::: Material for the task
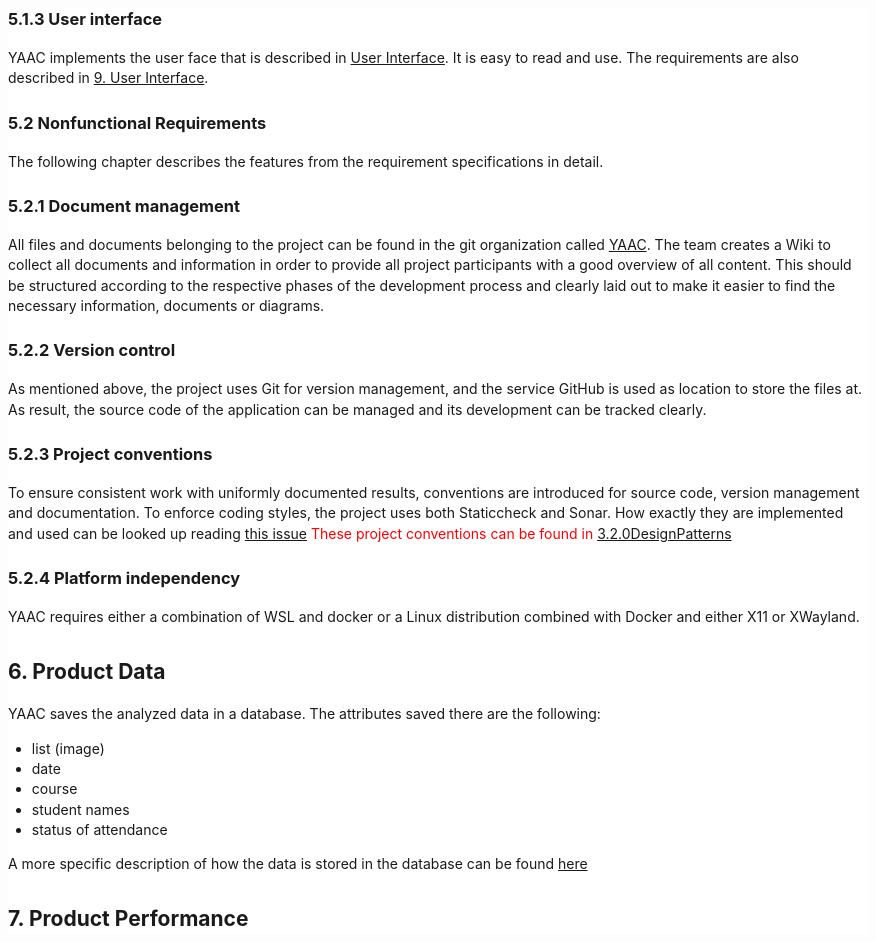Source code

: ### 5.1.3 User interface

YAAC implements the user face that is described in [User Interface](#8-user-interface). It is easy to read and use. The requirements are also described in [9. User Interface](#9-user-interface).


### 5.2 Nonfunctional Requirements

The following chapter describes the features from the requirement specifications in detail.


### 5.2.1 Document management

All files and documents belonging to the project can be found in the git organization called [YAAC](https://github.com/DHBW-SE-2023). The team creates a Wiki to collect all documents and information in order to provide all project participants with a good overview of all content.
This should be structured according to the respective phases of the development process and clearly laid out to make it easier to find the necessary information, documents or diagrams.

### 5.2.2 Version control

As mentioned above, the project uses Git for version management, and the service GitHub is used as location to store the files at. As result, the source code of the application can be managed and its development can be tracked clearly. 

### 5.2.3 Project conventions

To ensure consistent work with uniformly documented results, conventions are introduced for source code, version management and documentation. To enforce coding styles, the project uses both Staticcheck and Sonar. How exactly they are implemented and used can be looked up reading [this issue](https://github.com/DHBW-SE-2023/YAAC/issues/65) <font color=red> These project conventions can be found in [3.2.0DesignPatterns](/Pages/3Design/3.2.0DesignPatterns.md) </font>

### 5.2.4 Platform independency

YAAC requires either a combination of WSL and docker or a Linux distribution combined with Docker and either X11 or XWayland.

## 6. Product Data

YAAC saves the analyzed data in a database. The attributes saved there are the following: 
- list (image)
- date
- course
- student names
- status of attendance

A more specific description of how the data is stored in the database can be found [here](/Pages/3Design/3.5.0Database.md)




## 7. Product Performance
::::::
### [What this task involves]
Express the lines above as a numbered list, leaving out the blank lines and the pictures.

### [Task result]
1. Source code
2. : ### 5.1.3 User interface
3. YAAC implements the user face that is described in [User Interface](#8-user-interface). It is easy to read and use. The requirements are also described in [9. User Interface](#9-user-interface).
4. ### 5.2 Nonfunctional Requirements
5. The following chapter describes the features from the requirement specifications in detail.
6. ### 5.2.1 Document management
7. All files and documents belonging to the project can be found in the git organization called [YAAC](https://github.com/DHBW-SE-2023). The team creates a Wiki to collect all documents and information in order to provide all project participants with a good overview of all content.
8. This should be structured according to the respective phases of the development process and clearly laid out to make it easier to find the necessary information, documents or diagrams.
9. ### 5.2.2 Version control
10. As mentioned above, the project uses Git for version management, and the service GitHub is used as location to store the files at. As result, the source code of the application can be managed and its development can be tracked clearly. 
11. ### 5.2.3 Project conventions
12. To ensure consistent work with uniformly documented results, conventions are introduced for source code, version management and documentation. To enforce coding styles, the project uses both Staticcheck and Sonar. How exactly they are implemented and used can be looked up reading [this issue](https://github.com/DHBW-SE-2023/YAAC/issues/65) <font color=red> These project conventions can be found in [3.2.0DesignPatterns](/Pages/3Design/3.2.0DesignPatterns.md) </font>
13. ### 5.2.4 Platform independency
14. YAAC requires either a combination of WSL and docker or a Linux distribution combined with Docker and either X11 or XWayland.
15. ## 6. Product Data
16. YAAC saves the analyzed data in a database. The attributes saved there are the following: 
17. - list (image)
18. - date
19. - course
20. - student names
21. - status of attendance
22. A more specific description of how the data is stored in the database can be found [here](/Pages/3Design/3.5.0Database.md)
23. ## 7. Product Performance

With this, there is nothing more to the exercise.